====== DATASET RECORDS

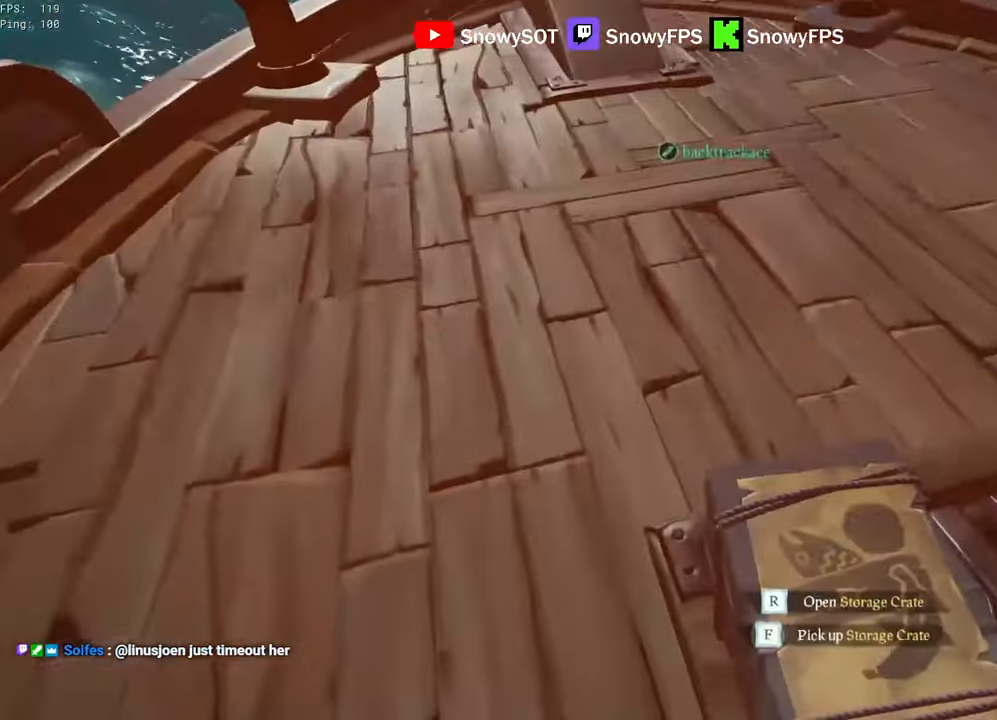
{"keys": ["r"], "mouse": ["right"], "mouse_move": "up", "events": [[34, "f", "down"], [117, "f", "up"], [117, "r", "up"], [350, "mouse_right", "down"], [500, "r", "down"]]}
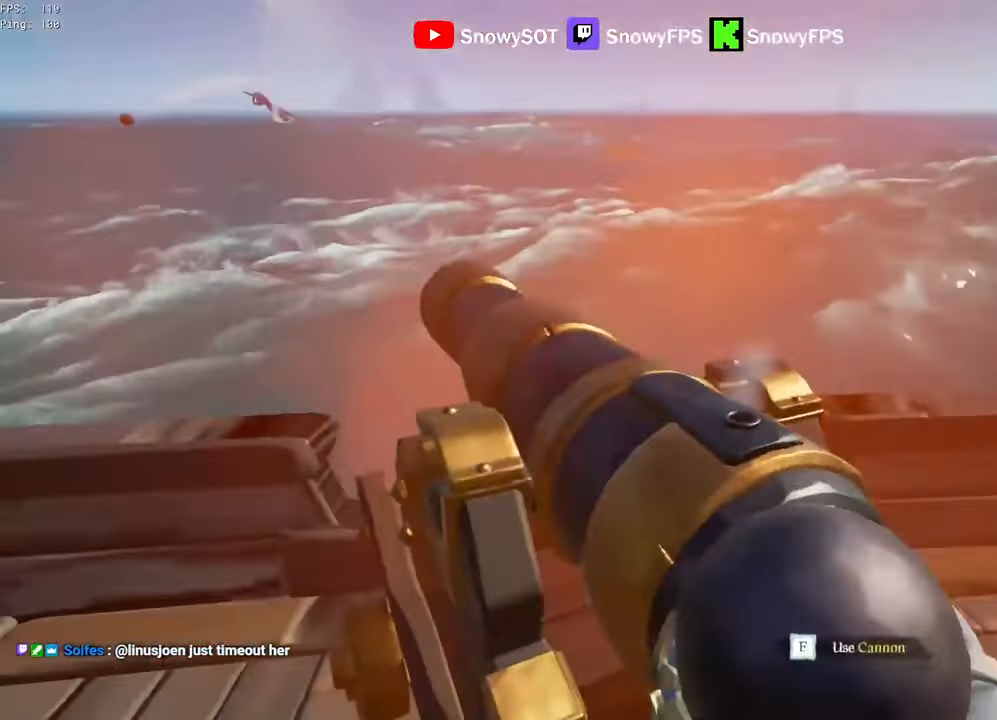
{"keys": [], "mouse": ["right"], "mouse_move": "still", "events": [[50, "r", "up"], [184, "s", "down"], [284, "s", "up"]]}
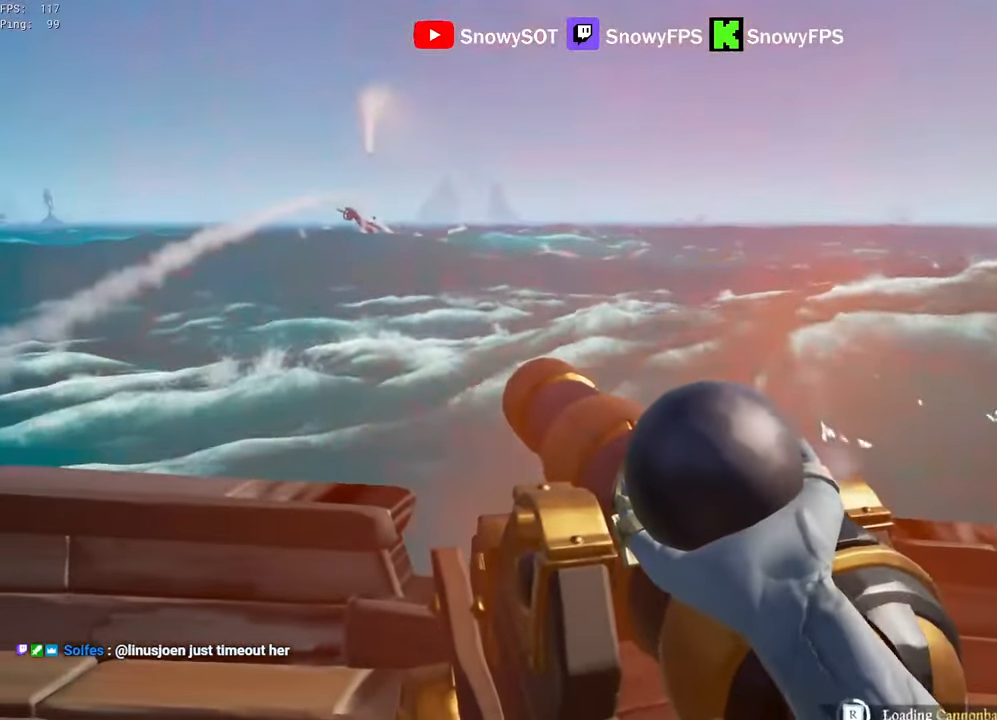
{"keys": [], "mouse": ["right"], "mouse_move": "still", "events": [[300, "s", "down"], [384, "s", "up"]]}
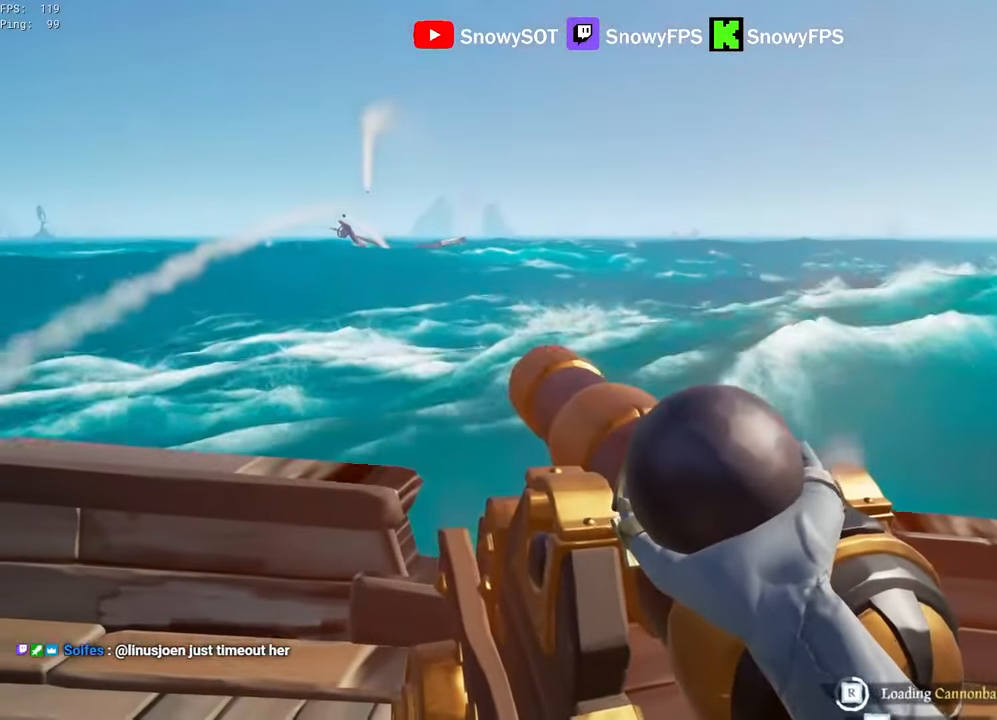
{"keys": [], "mouse": ["right"], "mouse_move": "still", "events": []}
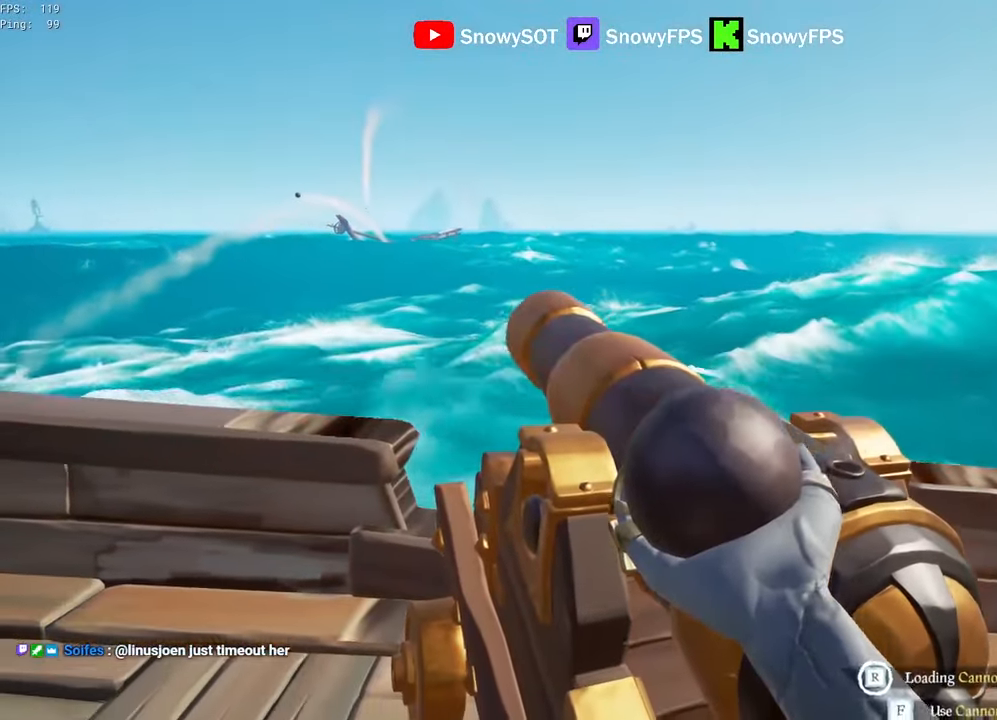
{"keys": ["s"], "mouse": [], "mouse_move": "still", "events": [[50, "f", "down"], [100, "f", "up"], [317, "mouse_right", "up"], [317, "s", "down"]]}
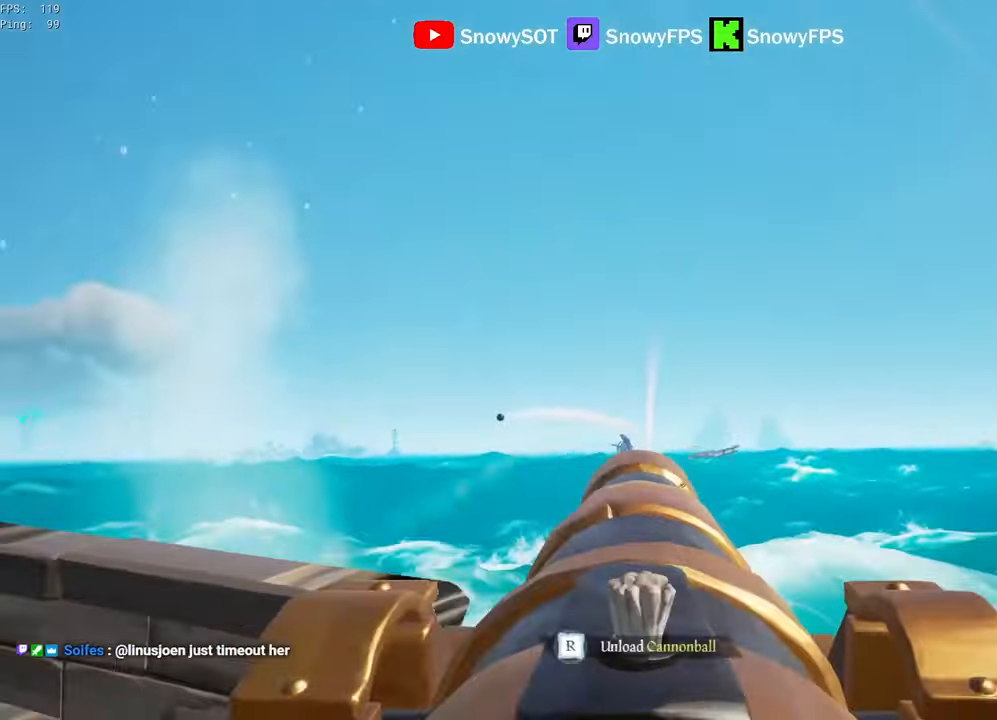
{"keys": [], "mouse": ["left"], "mouse_move": "still", "events": [[17, "s", "up"], [200, "w", "down"], [250, "w", "up"], [384, "s", "down"], [484, "mouse_left", "down"], [484, "s", "up"]]}
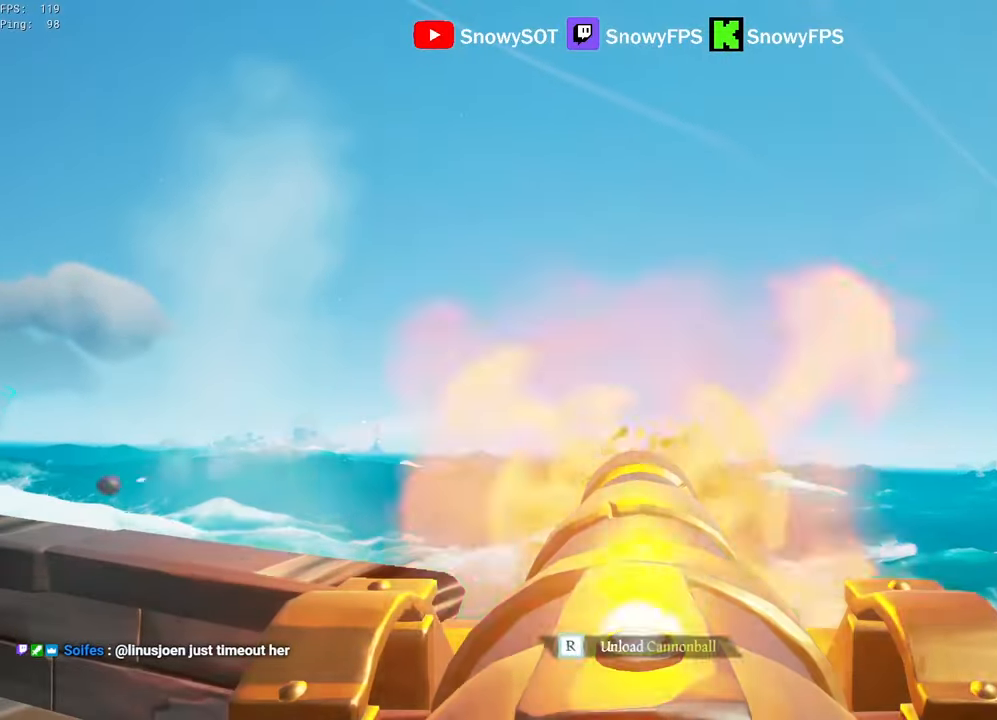
{"keys": [], "mouse": [], "mouse_move": "still", "events": [[117, "mouse_left", "up"], [167, "r", "down"], [267, "r", "up"], [350, "a", "down"], [500, "a", "up"]]}
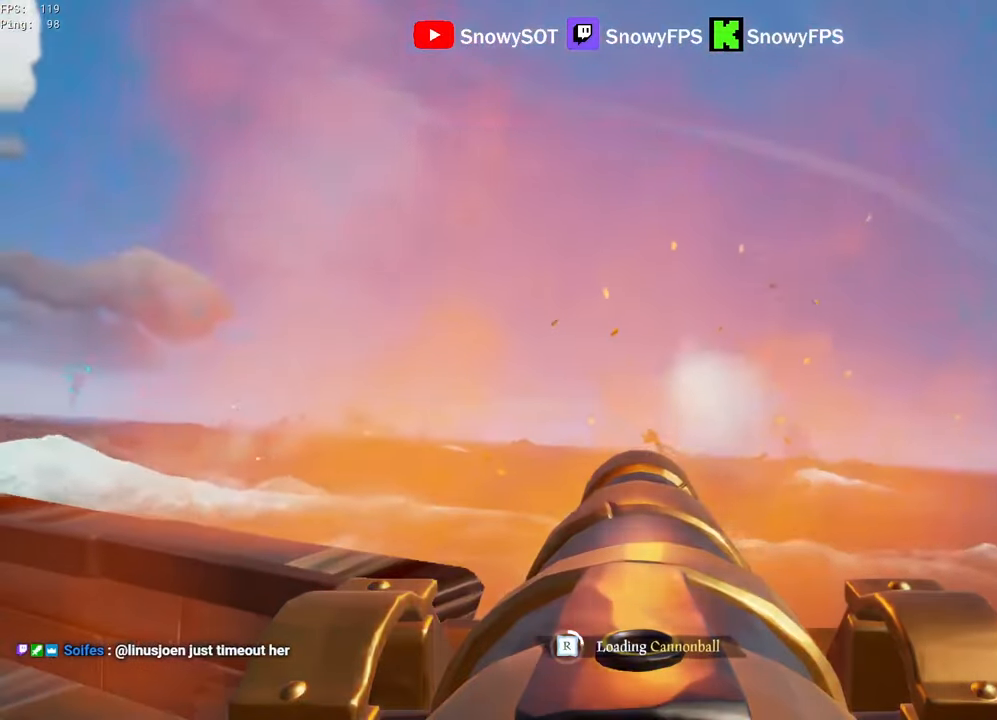
{"keys": ["d", "w"], "mouse": ["left"], "mouse_move": "still", "events": [[134, "mouse_left", "down"], [234, "mouse_left", "up"], [284, "mouse_left", "down"], [367, "mouse_left", "up"], [467, "d", "down"], [467, "mouse_left", "down"], [467, "w", "down"]]}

============

#### WHAT TO WORK ON
Skip the pictures and output all entries exactly.

#### ANSWER TO THIS TASK
{"keys": ["r"], "mouse": ["right"], "mouse_move": "up", "events": [[34, "f", "down"], [117, "f", "up"], [117, "r", "up"], [350, "mouse_right", "down"], [500, "r", "down"]]}
{"keys": [], "mouse": ["right"], "mouse_move": "still", "events": [[50, "r", "up"], [184, "s", "down"], [284, "s", "up"]]}
{"keys": [], "mouse": ["right"], "mouse_move": "still", "events": [[300, "s", "down"], [384, "s", "up"]]}
{"keys": [], "mouse": ["right"], "mouse_move": "still", "events": []}
{"keys": ["s"], "mouse": [], "mouse_move": "still", "events": [[50, "f", "down"], [100, "f", "up"], [317, "mouse_right", "up"], [317, "s", "down"]]}
{"keys": [], "mouse": ["left"], "mouse_move": "still", "events": [[17, "s", "up"], [200, "w", "down"], [250, "w", "up"], [384, "s", "down"], [484, "mouse_left", "down"], [484, "s", "up"]]}
{"keys": [], "mouse": [], "mouse_move": "still", "events": [[117, "mouse_left", "up"], [167, "r", "down"], [267, "r", "up"], [350, "a", "down"], [500, "a", "up"]]}
{"keys": ["d", "w"], "mouse": ["left"], "mouse_move": "still", "events": [[134, "mouse_left", "down"], [234, "mouse_left", "up"], [284, "mouse_left", "down"], [367, "mouse_left", "up"], [467, "d", "down"], [467, "mouse_left", "down"], [467, "w", "down"]]}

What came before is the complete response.